Revealed: how women bankrolled rival to 17th century Globe theatre” a recent article by the Observer, features the research of the Roehampton project, Engendering the Stage: The Records of Early Modern Performance.

The research project is led by Clare McManus, Professor of Early Modern Literature and Theatre at the University of Roehampton and Prof. Lucy Munro, Professor of Shakespeare and Early Modern Literature at King’s College London. It is funded by a Leverhulme Trust Research Project Grant and is part of the Roehampton Centre for Literature & Inclusion.

The Engendering the Stage team are rewriting the history of Shakespearean theatre by investigating the evidence for performance by women, children, and gender nonconforming individuals. As part of the project, Prof.
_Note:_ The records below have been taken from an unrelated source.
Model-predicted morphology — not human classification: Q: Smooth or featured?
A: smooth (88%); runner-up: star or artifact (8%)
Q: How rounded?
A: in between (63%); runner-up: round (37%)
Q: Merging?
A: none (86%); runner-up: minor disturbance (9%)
Munro’s new research reveals that, while male performers may have dominated the early modern stage, female investors were a driving force behind one of the foremost playhouses of the 17th century.

Munro has discovered that women made up a large part of the financial force behind the Fortune theatre, the great rival to the Globe, partly built by the actor for whom Christopher Marlowe wrote plays and where Thomas Middleton’s dramas were first staged.

Munro explains, “We know that the people who performed in plays at the Fortune were men and boys, but I find it really exciting that these women thought that the theatre was for them, and that it wasn’t just for men.”